Collected data:
= Beginning of Section =

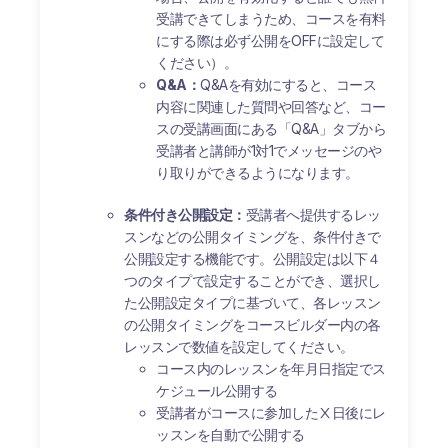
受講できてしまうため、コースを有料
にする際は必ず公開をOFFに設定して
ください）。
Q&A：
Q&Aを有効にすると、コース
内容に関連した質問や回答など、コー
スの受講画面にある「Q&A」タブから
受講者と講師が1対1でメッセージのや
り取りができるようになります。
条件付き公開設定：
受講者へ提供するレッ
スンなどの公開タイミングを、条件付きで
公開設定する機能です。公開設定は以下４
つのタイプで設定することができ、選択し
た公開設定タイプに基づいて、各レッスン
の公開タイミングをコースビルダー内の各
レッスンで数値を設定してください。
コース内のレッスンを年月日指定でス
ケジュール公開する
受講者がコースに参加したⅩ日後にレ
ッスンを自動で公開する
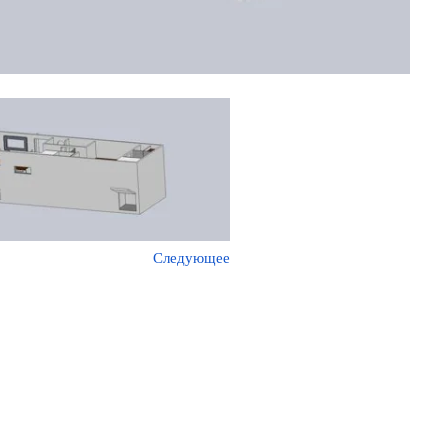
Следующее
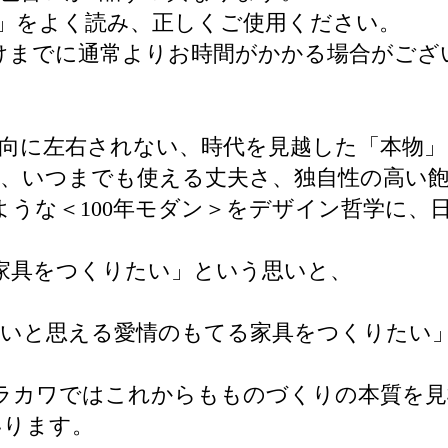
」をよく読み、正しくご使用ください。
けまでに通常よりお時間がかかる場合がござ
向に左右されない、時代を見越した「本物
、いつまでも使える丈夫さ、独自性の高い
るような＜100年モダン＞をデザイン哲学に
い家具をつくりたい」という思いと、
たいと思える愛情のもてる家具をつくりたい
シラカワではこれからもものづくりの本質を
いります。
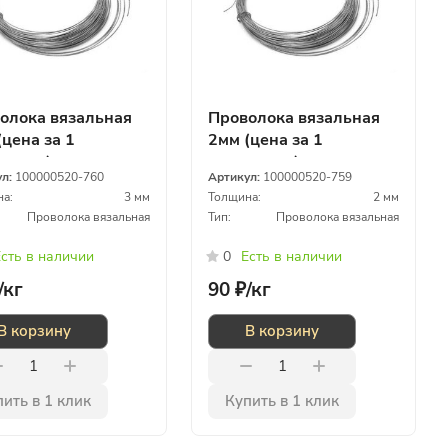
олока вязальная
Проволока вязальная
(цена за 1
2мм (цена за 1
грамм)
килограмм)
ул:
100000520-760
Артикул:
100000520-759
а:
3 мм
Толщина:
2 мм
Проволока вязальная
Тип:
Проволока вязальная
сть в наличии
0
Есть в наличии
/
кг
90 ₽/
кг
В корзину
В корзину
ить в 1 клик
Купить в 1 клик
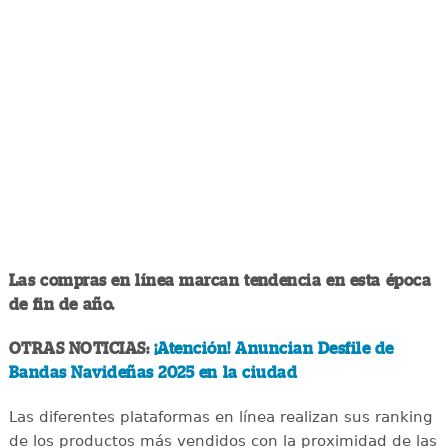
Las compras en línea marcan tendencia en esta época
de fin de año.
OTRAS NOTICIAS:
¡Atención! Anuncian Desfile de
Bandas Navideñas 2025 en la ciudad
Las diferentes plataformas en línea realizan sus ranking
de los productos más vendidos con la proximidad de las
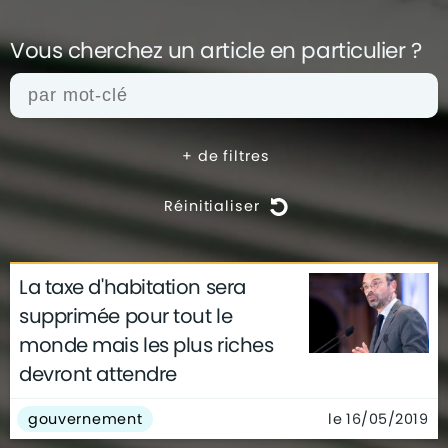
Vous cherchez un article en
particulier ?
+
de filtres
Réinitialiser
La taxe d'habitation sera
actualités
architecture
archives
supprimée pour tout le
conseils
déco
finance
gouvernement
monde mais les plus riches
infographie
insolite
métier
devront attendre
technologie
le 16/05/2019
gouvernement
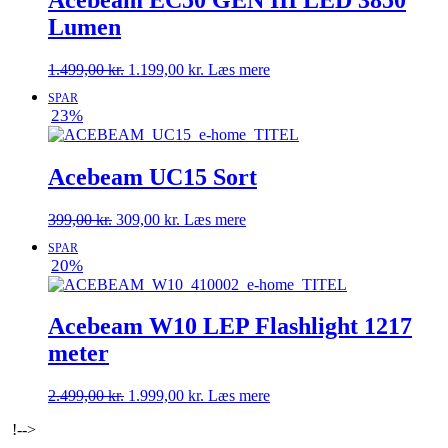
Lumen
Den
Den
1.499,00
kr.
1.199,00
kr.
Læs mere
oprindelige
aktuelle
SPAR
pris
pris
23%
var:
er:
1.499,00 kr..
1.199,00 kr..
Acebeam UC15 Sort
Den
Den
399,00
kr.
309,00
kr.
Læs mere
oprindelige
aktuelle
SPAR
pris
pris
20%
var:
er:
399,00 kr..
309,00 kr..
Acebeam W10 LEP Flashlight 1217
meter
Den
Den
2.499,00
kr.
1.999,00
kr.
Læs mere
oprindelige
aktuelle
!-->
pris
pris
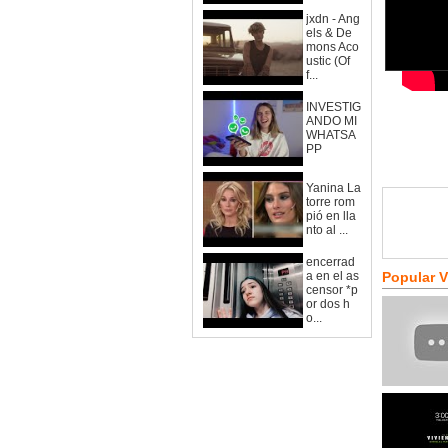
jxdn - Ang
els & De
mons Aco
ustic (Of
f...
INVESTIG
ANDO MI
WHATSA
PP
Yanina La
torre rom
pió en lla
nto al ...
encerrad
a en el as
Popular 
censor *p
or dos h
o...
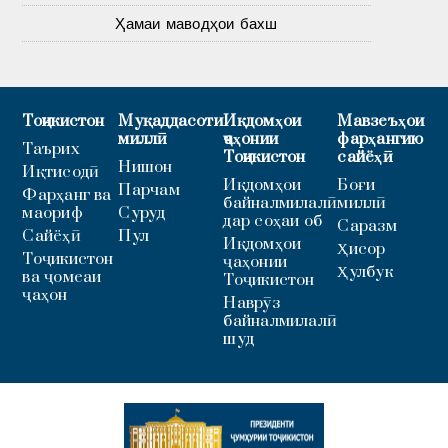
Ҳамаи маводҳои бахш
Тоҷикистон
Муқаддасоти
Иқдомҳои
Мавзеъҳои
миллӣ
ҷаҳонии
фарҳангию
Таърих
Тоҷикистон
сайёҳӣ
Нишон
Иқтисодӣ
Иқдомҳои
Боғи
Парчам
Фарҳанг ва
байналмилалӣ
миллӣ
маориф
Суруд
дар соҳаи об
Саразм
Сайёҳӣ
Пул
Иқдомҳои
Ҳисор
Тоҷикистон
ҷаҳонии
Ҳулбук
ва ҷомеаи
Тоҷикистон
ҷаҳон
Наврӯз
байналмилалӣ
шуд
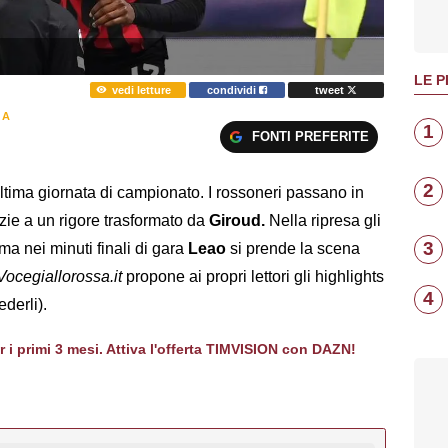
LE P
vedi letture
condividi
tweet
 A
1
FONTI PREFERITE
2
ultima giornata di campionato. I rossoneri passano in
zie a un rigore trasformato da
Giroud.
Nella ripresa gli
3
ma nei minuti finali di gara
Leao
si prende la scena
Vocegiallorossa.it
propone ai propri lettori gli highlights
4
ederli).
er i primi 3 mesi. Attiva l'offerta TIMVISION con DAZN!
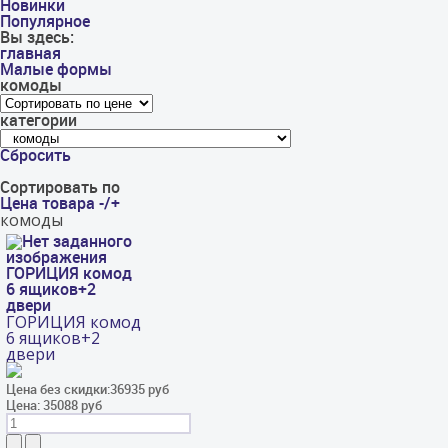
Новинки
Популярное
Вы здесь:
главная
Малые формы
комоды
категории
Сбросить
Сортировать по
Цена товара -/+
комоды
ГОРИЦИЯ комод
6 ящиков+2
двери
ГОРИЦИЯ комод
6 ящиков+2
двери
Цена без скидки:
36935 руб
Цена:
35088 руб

= End of Section =

> **Request**
The answer must reproduce every line of the records above exactly, with all pictures left out.

> **Exercise result**
受講できてしまうため、コースを有料
にする際は必ず公開をOFFに設定して
ください）。
Q&A：
Q&Aを有効にすると、コース
内容に関連した質問や回答など、コー
スの受講画面にある「Q&A」タブから
受講者と講師が1対1でメッセージのや
り取りができるようになります。
条件付き公開設定：
受講者へ提供するレッ
スンなどの公開タイミングを、条件付きで
公開設定する機能です。公開設定は以下４
つのタイプで設定することができ、選択し
た公開設定タイプに基づいて、各レッスン
の公開タイミングをコースビルダー内の各
レッスンで数値を設定してください。
コース内のレッスンを年月日指定でス
ケジュール公開する
受講者がコースに参加したⅩ日後にレ
ッスンを自動で公開する
Следующее
」をよく読み、正しくご使用ください。
けまでに通常よりお時間がかかる場合がござ
向に左右されない、時代を見越した「本物
、いつまでも使える丈夫さ、独自性の高い
るような＜100年モダン＞をデザイン哲学に
い家具をつくりたい」という思いと、
たいと思える愛情のもてる家具をつくりたい
シラカワではこれからもものづくりの本質を
いります。
олока вязальная
Проволока вязальная
(цена за 1
2мм (цена за 1
грамм)
килограмм)
ул:
100000520-760
Артикул:
100000520-759
а:
3 мм
Толщина:
2 мм
Проволока вязальная
Тип:
Проволока вязальная
сть в наличии
0
Есть в наличии
/
кг
90 ₽/
кг
В корзину
В корзину
ить в 1 клик
Купить в 1 клик
Las compras en línea marcan tendencia en esta época
de fin de año.
OTRAS NOTICIAS:
¡Atención! Anuncian Desfile de
Bandas Navideñas 2025 en la ciudad
Las diferentes plataformas en línea realizan sus ranking
de los productos más vendidos con la proximidad de las
Vous cherchez un article en
particulier ?
+
de filtres
Réinitialiser
La taxe d'habitation sera
actualités
architecture
archives
supprimée pour tout le
conseils
déco
finance
gouvernement
monde mais les plus riches
infographie
insolite
métier
devront attendre
technologie
le 16/05/2019
gouvernement
Lumen
Den
Den
1.499,00
kr.
1.199,00
kr.
Læs mere
oprindelige
aktuelle
SPAR
pris
pris
23%
var:
er:
1.499,00 kr..
1.199,00 kr..
Acebeam UC15 Sort
Den
Den
399,00
kr.
309,00
kr.
Læs mere
oprindelige
aktuelle
SPAR
pris
pris
20%
var:
er:
399,00 kr..
309,00 kr..
Acebeam W10 LEP Flashlight 1217
meter
Den
Den
2.499,00
kr.
1.999,00
kr.
Læs mere
oprindelige
aktuelle
!-->
pris
pris
jxdn - Ang
els & De
mons Aco
ustic (Of
f...
INVESTIG
ANDO MI
WHATSA
PP
Yanina La
torre rom
pió en lla
nto al ...
encerrad
a en el as
Popular 
censor *p
or dos h
o...
Ҳамаи маводҳои бахш
Тоҷикистон
Муқаддасоти
Иқдомҳои
Мавзеъҳои
миллӣ
ҷаҳонии
фарҳангию
Таърих
Тоҷикистон
сайёҳӣ
Нишон
Иқтисодӣ
Иқдомҳои
Боғи
Парчам
Фарҳанг ва
байналмилалӣ
миллӣ
маориф
Суруд
дар соҳаи об
Саразм
Сайёҳӣ
Пул
Иқдомҳои
Ҳисор
Тоҷикистон
ҷаҳонии
Ҳулбук
ва ҷомеаи
Тоҷикистон
ҷаҳон
Наврӯз
байналмилалӣ
шуд
LE P
vedi letture
condividi
tweet
 A
1
FONTI PREFERITE
2
ultima giornata di campionato. I rossoneri passano in
zie a un rigore trasformato da
Giroud.
Nella ripresa gli
3
ma nei minuti finali di gara
Leao
si prende la scena
Vocegiallorossa.it
propone ai propri lettori gli highlights
4
ederli).
er i primi 3 mesi. Attiva l'offerta TIMVISION con DAZN!
Новинки
Популярное
Вы здесь:
главная
Малые формы
комоды
категории
Сбросить
Сортировать по
Цена товара -/+
комоды
ГОРИЦИЯ комод
6 ящиков+2
двери
ГОРИЦИЯ комод
6 ящиков+2
двери
Цена без скидки:
36935 руб
Цена:
35088 руб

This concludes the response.